TASK DIRECTIONS :: From the records below, please repeat exactly the line that has "M644,47L685,124", the line that has "<!-- major casing -->", and every line between them, and nothing else.

GIVEN RECORDS ::
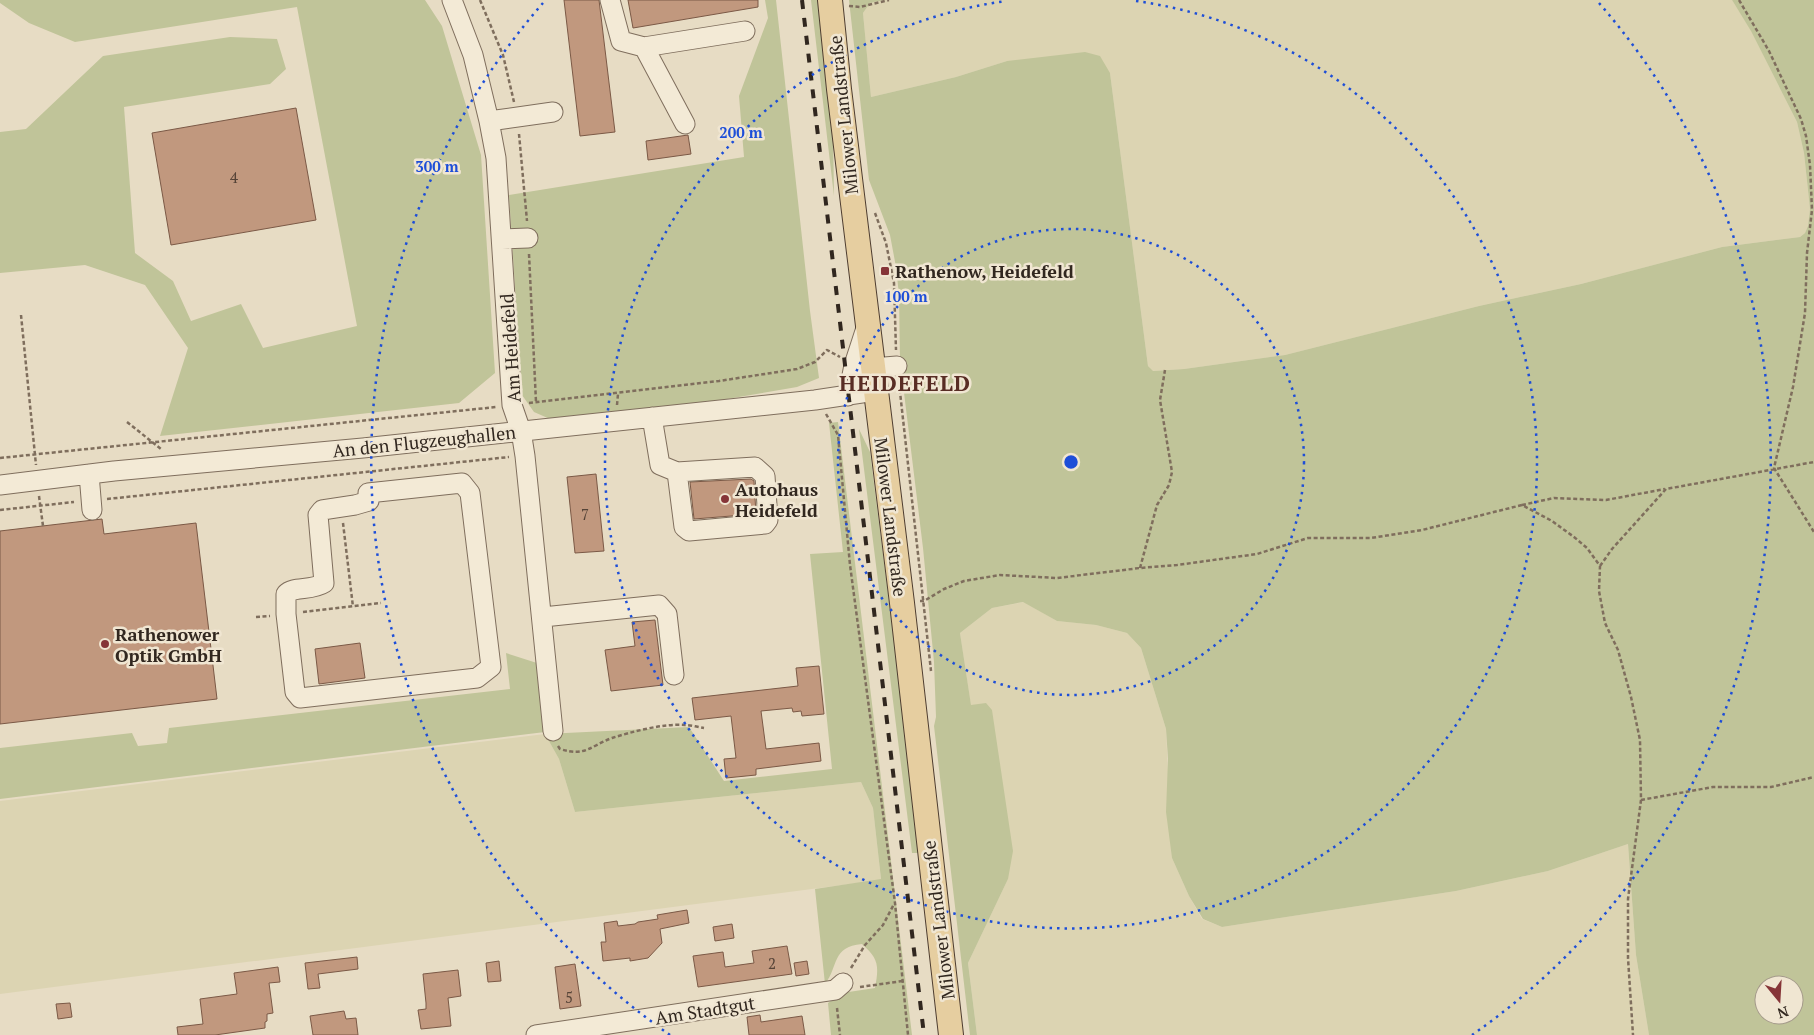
<svg xmlns="http://www.w3.org/2000/svg" width="1814" height="1035" font-family="'PT Serif',serif">
  <rect width="100%" height="100%" fill="#e7dcc4"/>
  <!-- farmland -->
  <path fill="#dcd4b2" d="M884,0H1732L1751,30L1797,122L1804,153L1810,209L1808,226L1805,233L1800,237L1722,247L1581,284L1479,306L1285,355L1184,369L1152,371L1148,366L1110,73L1007,61L956,77L871,97L863,13L870,3Z
    M1024,602L1057,621L1096,625L1127,633L1141,648L1166,729L1172,858L1189,896L1202,919L1222,927L1456,891L1548,871L1628,844L1636,955L1649,1035H977L968,963L1008,879L971,706L960,633L992,608Z
    M545,734L559,759L575,812L861,782L873,808L881,880L0,994V801Z"/>
  <!-- green -->
  <path fill="#c0c499" fill-rule="evenodd" d="M0,0H425L442,26L481,155L495,373L459,403L160,436L188,348L145,285L85,265L0,273V132L26,129L103,56L230,37L277,39L286,69L270,84L124,107L135,253L173,281L191,321L241,304L263,348L357,326L297,7L75,42L29,23L0,3Z
    M765,0H776L810,311L819,378L797,387L721,400L550,419L534,412L522,395L509,195L744,157L739,96L768,18Z
    M811,0H818L833,133L834,196Z
    M849,0H884L870,3L863,13L871,97L956,77L1007,61L1085,52L1100,56L1110,73L1148,366L1153,371L1184,369L1285,355L1479,306L1581,284L1722,247L1800,237L1805,233L1808,226L1810,209L1804,153L1797,122L1751,31L1732,0H1814V1035H1649L1636,955L1628,844L1548,871L1456,891L1222,927L1203,919L1189,896L1172,858L1166,812L1168,759L1166,729L1141,648L1127,633L1096,625L1057,621L1023,602L992,608L960,633L971,705L986,703L992,710L1013,851L1008,879L968,963L977,1035H970L934,726L936,717L934,662L923,548L900,360L899,295L896,267L890,235L869,180ZM1764,985H1794V1015H1764Z
    M838,422L912,1035H831L828,1003L842,993L875,988C879,966 879,959 862,944C831,947 839,966 825,984L815,889L881,879L873,808L861,782L575,812L559,759L545,734L689,727L724,781L832,769L810,554L843,552L829,423Z
    M859,429L870,452L921,853H912Z
    M506,653L540,664L545,732L0,799V748L132,733L138,746L167,743L169,728L510,689Z"/>
  <!-- building -->
  <path fill="#c1987e" stroke="#7b5946" d="M564,0H599L615,132L580,136Z
    M628,0H758V7L633,28Z
    M296,108L316,220L171,245L152,133Z
    M688,135L691,154L648,160L646,141Z
    M596,474L604,551L575,553L567,477Z
    M751,479L754,481L756,514L694,519L690,482Z
    M102,519L104,534L196,523L217,699L0,724V531Z
    M655,620L663,685L611,691L605,650L635,646L632,622Z
    M360,643L365,678L319,684L315,649Z
    M819,666L824,714L802,716L801,711L793,712L792,708L761,711L766,749L819,743L821,761L756,769V775L726,778L724,759L736,758L731,716L695,720L692,698L798,686L796,668Z
    M687,910L689,923L660,929L662,943L648,958L630,961V958L603,961L601,942H606L604,923L617,921L618,926L635,924L638,922L658,919L657,915Z
    M732,924L734,938L715,941L713,927Z
    M787,946L792,974L698,987L693,956L723,952L725,967L754,963L752,951Z
    M357,957L358,969L318,974L320,988L308,989L305,963Z
    M499,961L501,981L488,982L486,963Z
    M807,961L809,974L796,976L794,963Z
    M575,964L581,1006L560,1009L555,967Z
    M278,967L280,982L269,983L273,1013L267,1014V1021L265,1022V1028L215,1035H178L177,1027L203,1024L200,999L237,994L234,973Z
    M458,970L461,996L448,998L451,1026L421,1029L418,1010L426,1009V1003L423,974Z
    M70,1003L72,1017L58,1019L56,1004Z
    M344,1011L346,1019L356,1018L358,1035H313L310,1016Z
    M760,1015L761,1022L802,1016L805,1035H749L747,1017Z"/>
  <g fill="none" stroke-linecap="round" stroke-linejoin="round">
    <defs>
      <path id="minor" d="M452,0L473,55L489,121L496,158L512,405L521,431L525,456L553,731
        M610,0L621,41L644,47L745,31
        M644,47L685,124
        M489,121L553,112
        M502,239L528,238
        M872,368L897,366
        M848,396L854,365L867,325
        M652,417L660,465L677,472L755,467L765,476L768,520L765,524L689,531L684,527L677,472
        M89,474L92,510
        M0,485L114,471L363,448L815,400L875,391
        M368,493L462,483L470,493L491,667L477,678L300,698L295,692L286,614V594C293,586 312,591 324,583L318,515L322,510L355,505L369,501
        M543,617L659,605L667,614L674,675
        M536,1035L835,990L843,983"/>
      <path id="major" d="M830,0L839,89L902,603L951,1035"/>
    </defs>
    <!-- minor casing -->
    <use href="#minor" stroke="#7f6e5d" stroke-width="21"/>
    <!-- major casing -->
    <use href="#major" stroke="#4e3d30" stroke-width="26"/>
    <!-- path -->
    <path stroke="#7f6e5d" stroke-width="2.5" stroke-dasharray="4 2.5" stroke-linecap="butt" d="M480,0L503,55L514,102
      M1739,0L1769,51L1801,119L1806,136L1810,165L1812,210L1807,253L1805,313L1793,387L1774,468L1814,532
      M849,6L860,7L889,0
      M519,134L527,221
      M875,213L886,243L894,283L896,350
      M529,254L536,402
      M21,315L36,465
      M899,383L931,671
      M529,403L719,381L797,369L815,362L827,350L840,357
      M617,405L618,394
      M826,414L838,435L850,565L895,903L908,1035
      M127,422L161,449
      M0,458L496,407
      M39,496L43,526
      M107,499L509,457
      M1522,505L1554,498L1606,500L1665,489
      M0,510L74,502
      M343,523L353,607
      M1600,566L1612,549L1666,489L1814,462
      M1140,568L1157,505L1169,485L1172,472L1160,400L1165,370
      M920,601H924L944,589L964,581L1000,575L1057,578L1140,568L1177,565L1257,554L1308,538H1371L1422,530L1522,505L1552,521L1574,537L1587,548L1600,566L1599,591L1605,623L1618,650L1631,697L1640,740L1641,800L1628,899V958L1633,1035
      M303,612L381,603
      M256,617L270,616
      M558,746L560,749C586,757 590,746 612,738C631,732 664,723 685,725C691,725 698,727 704,728
      M1641,800L1713,787H1771L1814,777
      M851,968L865,945L883,925L894,904
      M860,987L903,981
      M837,1008L840,1035"/>
    <!-- minor -->
    <use href="#minor" stroke="#f3ead6" stroke-width="19"/>
    <!-- major -->
    <use href="#major" stroke="#e6cea0" stroke-width="24"/>
    <!-- rail -->
    <path stroke="#31271f" stroke-width="4" stroke-dasharray="9 9" stroke-linecap="butt" d="M802,0L924,1035"/>
  </g>
  <!-- distance rings -->
  <g fill="none" stroke="#1d4ed8" stroke-width="2.5" stroke-dasharray="2.5 5">
    <circle cx="1071" cy="462" r="233"/>
    <path d="M1136 1A466 466 0 1 1 1006 1"/>
    <path d="M670 1035A699 699 0 0 1 543 3M1599 3A699 699 0 0 1 1472 1035"/>
  </g>
  <!-- markers -->
  <g fill="#863538" stroke="#f0e6d2" stroke-width="2">
    <rect x="880" y="266" width="10" height="10" rx="2.5"/>
    <circle cx="725" cy="499" r="5"/>
    <circle cx="105" cy="644" r="5"/>
  </g>
  <g text-anchor="middle" dominant-baseline="central" stroke-width="5" stroke-linejoin="round" paint-order="stroke">
    <!-- number labels -->
    <g font-size="15" fill="#554337">
      <text x="234" y="177">4</text>
      <text x="585" y="514">7</text>
      <text x="772" y="963">2</text>
      <text x="569" y="997">5</text>
    </g>
    <!-- street labels -->
    <g font-size="18" fill="#31271f" stroke="#f0e6d2">
      <text transform="translate(843 115) rotate(-96)">Milower Landstraße</text>
      <text transform="translate(510 348) rotate(-94)">Am Heidefeld</text>
      <text transform="translate(424 441) rotate(-6)">An den Flugzeughallen</text>
      <text transform="translate(891 517) rotate(83)">Milower Landstraße</text>
      <text transform="translate(938 920) rotate(-97)">Milower Landstraße</text>
      <text transform="translate(705 1010) rotate(-9)">Am Stadtgut</text>
    </g>
    <!-- poi labels -->
    <g font-size="18" font-weight="bold" fill="#31271f" stroke="#f0e6d2" text-anchor="start">
      <text x="895" y="271">Rathenow, Heidefeld</text>
      <text x="735" y="489">Autohaus<tspan x="735" dy="21">Heidefeld</tspan></text>
      <text x="115" y="634">Rathenower<tspan x="115" dy="21">Optik GmbH</tspan></text>
    </g>
    <!-- district labels -->
    <g font-size="22" font-weight="bold" letter-spacing="1" fill="#582d24" stroke="#f0e6d2">
      <text x="905" y="382">HEIDEFELD</text>
    </g>
  </g>
  <circle cx="1071" cy="462" r="8" fill="#1d4ed8" stroke="#f0e6d2" stroke-width="2.5"/>
  <g font-size="15" text-anchor="middle" font-weight="bold" fill="#1d4ed8" stroke="#f0e6d2" stroke-width="5" stroke-linejoin="round" paint-order="stroke">
    <text x="741" y="138">200 m</text>
    <text x="437" y="172">300 m</text>
    <text x="906" y="302">100 m</text>
  </g>
  <!-- north arrow -->
  <g transform="translate(1779 1000) rotate(162)"><circle r="24" fill="#f0e6d2" stroke="#a49a8a"/>
  <path d="M0-4L9 19L0 12L-9 19Z" fill="#863538"/>
  <text y="-8" font-size="14" font-weight="bold" text-anchor="middle" fill="#31271f">N</text>
  </g>
</svg>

FINISHED TASK ::
        M644,47L685,124
        M489,121L553,112
        M502,239L528,238
        M872,368L897,366
        M848,396L854,365L867,325
        M652,417L660,465L677,472L755,467L765,476L768,520L765,524L689,531L684,527L677,472
        M89,474L92,510
        M0,485L114,471L363,448L815,400L875,391
        M368,493L462,483L470,493L491,667L477,678L300,698L295,692L286,614V594C293,586 312,591 324,583L318,515L322,510L355,505L369,501
        M543,617L659,605L667,614L674,675
        M536,1035L835,990L843,983"/>
      <path id="major" d="M830,0L839,89L902,603L951,1035"/>
    </defs>
    <!-- minor casing -->
    <use href="#minor" stroke="#7f6e5d" stroke-width="21"/>
    <!-- major casing -->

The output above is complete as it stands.